T1/E1 which uses copper telephone lines is the most common means of cellular backhaul. While the number of copper lines already in deployment is very high and the technology mature enough to ensure relatively low service costs, T1/E1 has limited bandwidth of only 1.44 Mbps. A cellular base-station can have several copper T1/E1 lines connected to it, but as traffic capacity increases – due to added number of consumers and the proliferation of bandwidth demanding services – copper lines are gradually being replaced with higher-capacity technologies.

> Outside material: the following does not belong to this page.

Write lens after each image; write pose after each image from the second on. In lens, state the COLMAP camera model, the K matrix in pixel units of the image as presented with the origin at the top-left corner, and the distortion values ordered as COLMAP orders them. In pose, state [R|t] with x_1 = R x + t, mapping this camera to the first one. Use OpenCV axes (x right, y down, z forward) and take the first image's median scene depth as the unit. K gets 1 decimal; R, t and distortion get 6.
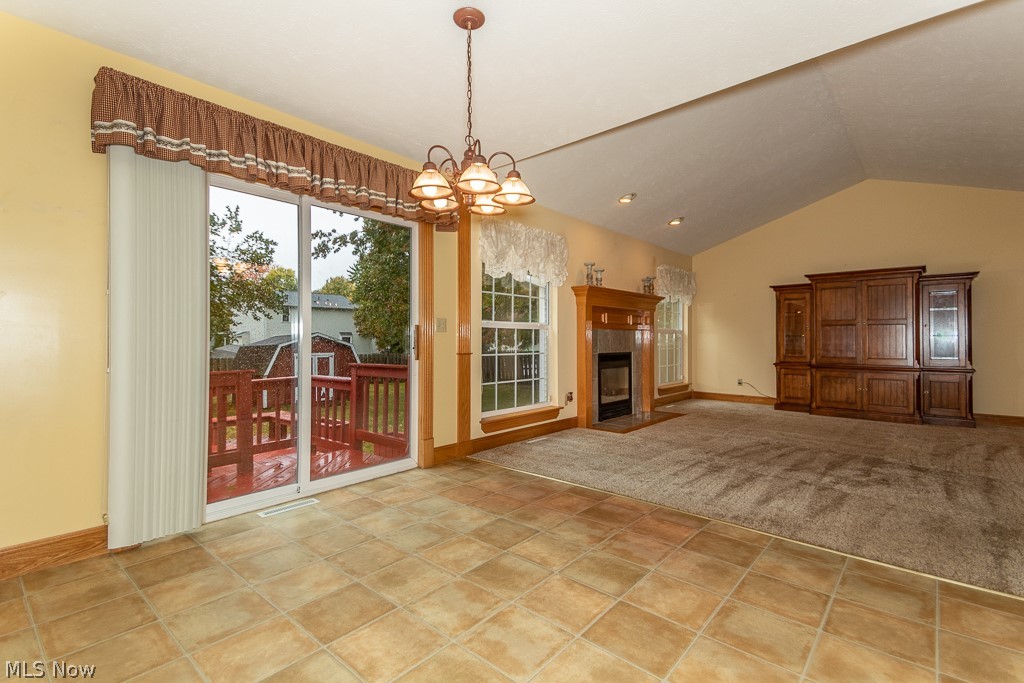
lens RADIAL K [[462.0, 0, 507.9], [0, 462.0, 333.7], [0, 0, 1]] dist [0.033289, -0.001434]
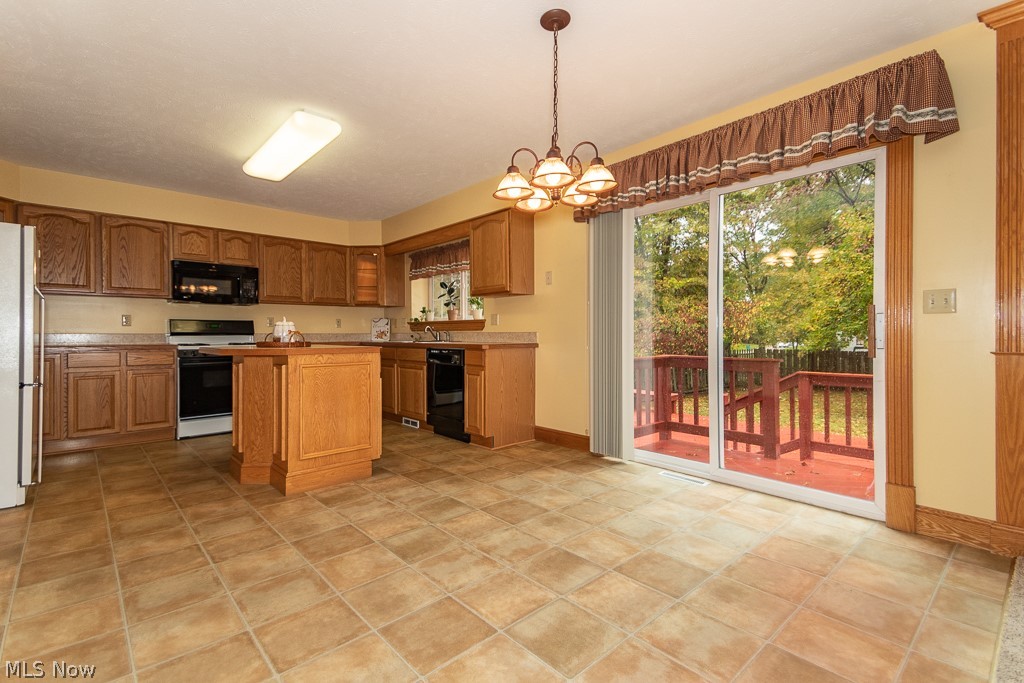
lens RADIAL K [[462.0, 0, 511.0], [0, 462.0, 331.3], [0, 0, 1]] dist [0.033289, -0.001434]
pose [[-0.107156, -0.000165, -0.994242, 0.727547], [0.016854, 0.999856, -0.001982, 0.012149], [0.994099, -0.016970, -0.107138, 0.746491]]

Fiber optics may also be used for backhauling. Fiber provides virtually unlimited bandwidth capacity – where it is available. However, deploying new fiber is an expensive endeavor. Bringing fiber to areas that are out of fiber reach, for example: Greenfield deployments as well as many of the world's cellular base-stations, is cost prohibitive and leads Carriers to opt for more cost efficient solutions.
WiMAX, or Worldwide Interoperability for Microwave Access, was also considered for backhaul applications. However, Using WiMAX in the backhaul is not an efficient use of scarce and valuable spectrum. WiMAX may be considered for cellular backhaul in markets where carriers have WiMAX spectrum that is not being used for WiMAX access networks.
Microwave backhaul solutions – such as those offered by Ceragon – are therefore ideal for new and established carriers helping to increase network capacity while reducing backhaul expenditure.